Although the Chinese government has not released full details of the incident, its basic account is this: Last Monday, armed and masked militants attacked police stations and government offices in Shache County, near Kashgar in China’s far west. The official Chinese news agency Xinhua reported 37 Han Chinese and two Uighur civilians were among the dead.

Tensions between China’s Communist Party and its Uighur population, which comprises 45 percent of Xinjiang's population, has existed throughout the history of the People's Republic. But the past 12 months have been particularly violent. In July of last year, an armed Uighur attack on government offices in the Xinjiang city of Lukqun killed 35 while in October a Jeep carrying five Uighurs plowed into Beijing’s Tiananmen Square, the symbolic center of the Chinese nation, killing two and injuring dozens more.

And this year, the violence has continued: In January, police killed six in the town of Aksu, Xinjiang, while in May assailants detonated explosives in a vegetable market in the regional capital of Urumqi, killing 43. Most spectacularly, in March, a group of 10 masked militants indiscriminately attacked passengers at the railway station in Kunming, Yunnan province, killing 30.

The Chinese government has successfully captured, tried and killed those held responsible for past episodes of Uighur violence, but has struggled to find a solution for the underlying causes of the unrest. Many Uighurs, who are Sunni Muslim and speak a Turkic language, chafe at Chinese repression of their language and culture, and have accused Beijing of economic and social discrimination. The Chinese government, meanwhile, typically blames Uighur violence on terrorist groups, such as the shadowy East Turkestan Islamic Movement, which allegedly receives financing and support from outside China.
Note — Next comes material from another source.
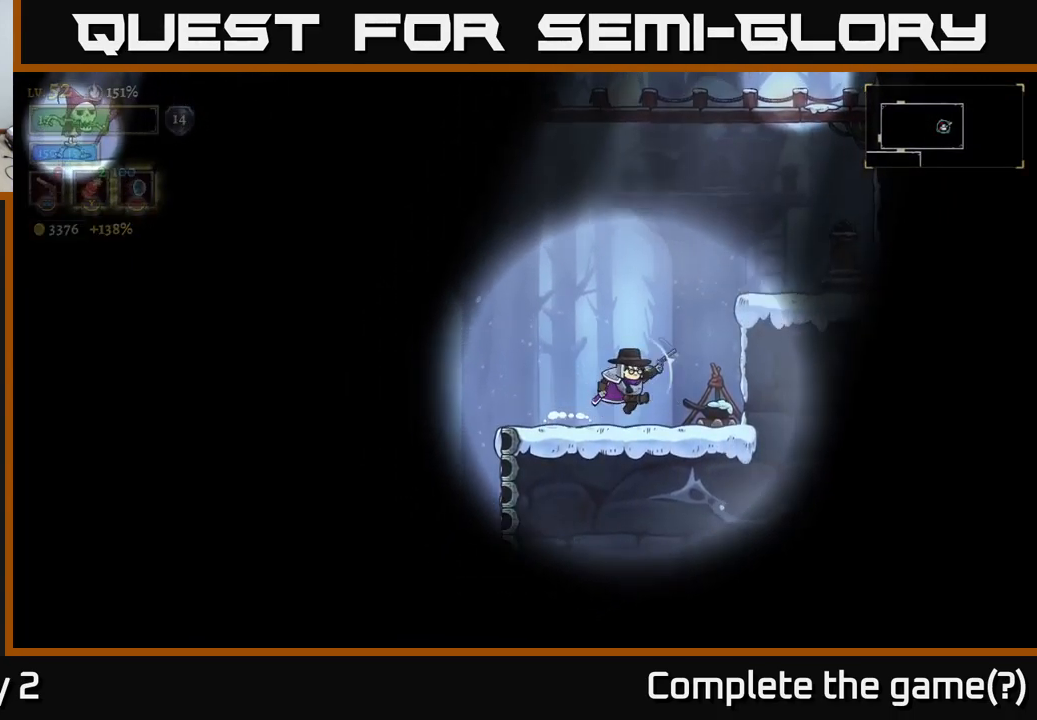
{"buttons": [], "left_stick": "right", "right_stick": "center", "events": [[50, "A", "down"], [266, "A", "up"]]}
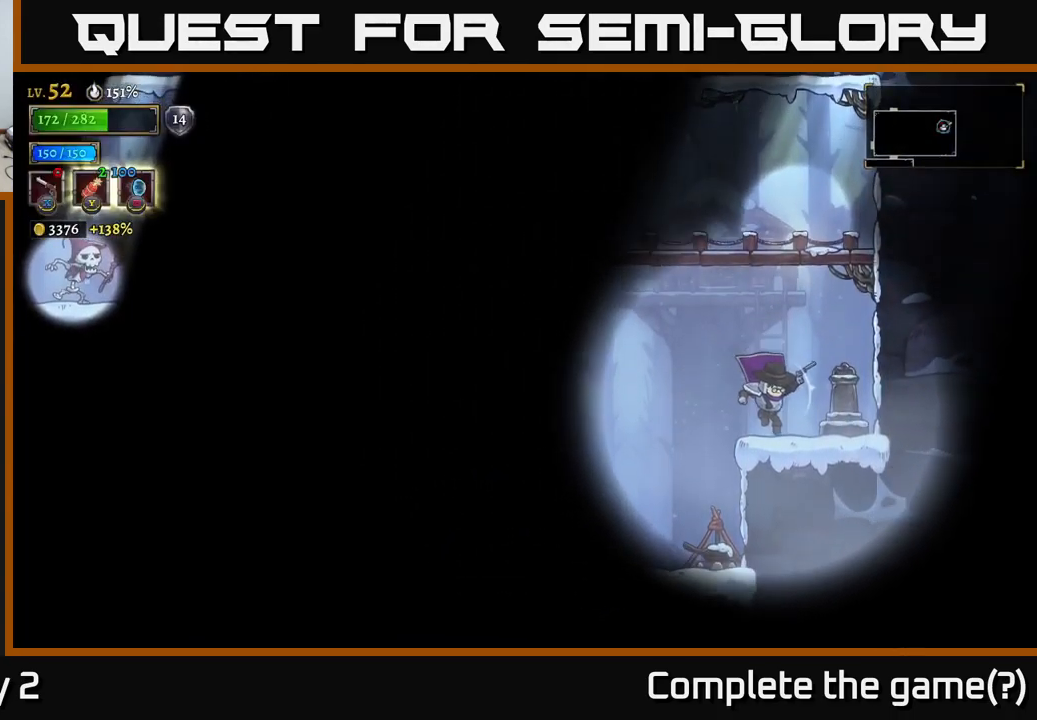
{"buttons": [], "left_stick": "left", "right_stick": "center", "events": [[50, "left_stick", "center"], [300, "left_stick", "right"], [416, "left_stick", "left"]]}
China, which has identified Nuramat Sawut as the ringleader of the most recent attacks, started a yearlong crackdown on terrorism following the attacks on the Urumqi vegetable market in May. Referring to Islamic extremism in the region, Zhang Chunxian, the Communist Party’s top official in Xinjiang, vowed “to pursue the tottering enemy with force.”

Meanwhile, Dilhat Raxhit, spokesman for the World Uighur Congress, an advocacy group, told Reuters Beijing’s repressive policy, left unchanged, “could lead to even more clashes.”